For a journeyman tech earning $32/hour base wage, the true fully loaded annual cost including payroll taxes, benefits, vehicle, tools, insurance, and non-billable time typically runs $120,000–$140,000, or $55–$68 per hour. The exact number varies by benefit package, vehicle arrangement, and non-billable time percentage.
How do I calculate the correct labor rate to charge customers?
Start with your fully loaded cost per billable hour. Add your target gross margin (typically 45–55% for residential HVAC). The formula is: billable labor rate = (loaded cost per hour) ÷ (1 - target margin). At $63/hour loaded cost and a 50% margin target, your minimum labor rate is $126/hour. Many markets bear $95–$150/hour for residential HVAC service calls.
What percentage of a technician's day is non-billable?
For residential HVAC technicians, non-billable time typically runs 20–30% of the workday. Drive time between jobs is the largest component (1–1.5 hours daily). Parts pickups, morning start-up, job documentation, and dispatcher communication account for the rest. Contractors with optimized route clustering and digital documentation run closer to 18–20% non-billable time.
How does workers' compensation insurance affect technician cost?
Workers' comp for HVAC technicians is rated based on the classification code and your claims history. Base rates typically run 6–9% of payroll for HVAC service work — one of the higher rates in the trades due to injury exposure. On a $66,560 annual wage, that's $4,000–$6,000 in additional annual cost per tech, or roughly $2–$3 per billable hour.
Should I lease or buy technician vehicles, and how does it affect cost?
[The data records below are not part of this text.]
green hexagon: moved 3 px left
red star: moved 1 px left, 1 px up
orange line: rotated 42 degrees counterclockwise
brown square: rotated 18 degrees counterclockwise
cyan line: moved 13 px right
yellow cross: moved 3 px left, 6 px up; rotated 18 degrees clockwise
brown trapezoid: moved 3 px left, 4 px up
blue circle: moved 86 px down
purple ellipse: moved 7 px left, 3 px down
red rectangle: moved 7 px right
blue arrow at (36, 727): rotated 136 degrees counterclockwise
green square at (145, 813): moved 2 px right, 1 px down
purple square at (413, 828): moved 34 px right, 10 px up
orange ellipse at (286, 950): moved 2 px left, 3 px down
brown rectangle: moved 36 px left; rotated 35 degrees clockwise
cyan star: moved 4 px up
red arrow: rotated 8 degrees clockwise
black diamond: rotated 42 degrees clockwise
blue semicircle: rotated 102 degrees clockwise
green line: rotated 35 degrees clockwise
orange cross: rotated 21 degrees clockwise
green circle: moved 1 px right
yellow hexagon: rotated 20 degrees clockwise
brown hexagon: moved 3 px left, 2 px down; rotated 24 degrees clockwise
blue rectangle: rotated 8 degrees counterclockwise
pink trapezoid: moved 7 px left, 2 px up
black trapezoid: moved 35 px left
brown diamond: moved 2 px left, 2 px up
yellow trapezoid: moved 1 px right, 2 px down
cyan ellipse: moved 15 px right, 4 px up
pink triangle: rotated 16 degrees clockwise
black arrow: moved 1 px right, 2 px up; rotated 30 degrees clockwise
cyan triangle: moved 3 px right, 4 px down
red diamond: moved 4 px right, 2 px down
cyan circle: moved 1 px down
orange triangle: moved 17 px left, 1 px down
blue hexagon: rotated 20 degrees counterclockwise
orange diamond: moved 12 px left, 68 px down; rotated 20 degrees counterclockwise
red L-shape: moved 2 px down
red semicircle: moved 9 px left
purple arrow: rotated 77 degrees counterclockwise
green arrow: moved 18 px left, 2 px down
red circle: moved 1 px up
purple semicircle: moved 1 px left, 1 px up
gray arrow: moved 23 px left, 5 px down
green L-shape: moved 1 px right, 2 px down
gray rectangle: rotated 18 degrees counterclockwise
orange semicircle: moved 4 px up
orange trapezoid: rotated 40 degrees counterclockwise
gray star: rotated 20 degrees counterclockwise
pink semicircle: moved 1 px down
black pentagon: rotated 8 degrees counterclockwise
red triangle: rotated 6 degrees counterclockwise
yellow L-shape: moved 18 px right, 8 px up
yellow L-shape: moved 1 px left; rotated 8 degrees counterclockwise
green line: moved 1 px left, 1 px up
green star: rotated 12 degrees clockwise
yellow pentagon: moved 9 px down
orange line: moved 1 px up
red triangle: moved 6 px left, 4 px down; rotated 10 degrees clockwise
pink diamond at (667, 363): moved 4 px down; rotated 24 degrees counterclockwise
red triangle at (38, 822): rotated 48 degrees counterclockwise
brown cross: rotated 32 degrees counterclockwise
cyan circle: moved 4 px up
For tax and cash flow purposes, leasing commercial vans is often preferable for growing contractors — the monthly cost is predictable, and the lease payment is fully deductible. A standard cargo van lease runs $600–$900/month. Add insurance ($150–$250/month for a service van) and fuel, and the total vehicle cost per tech runs $10,000–$14,000 annually — a meaningful component of the fully loaded cost.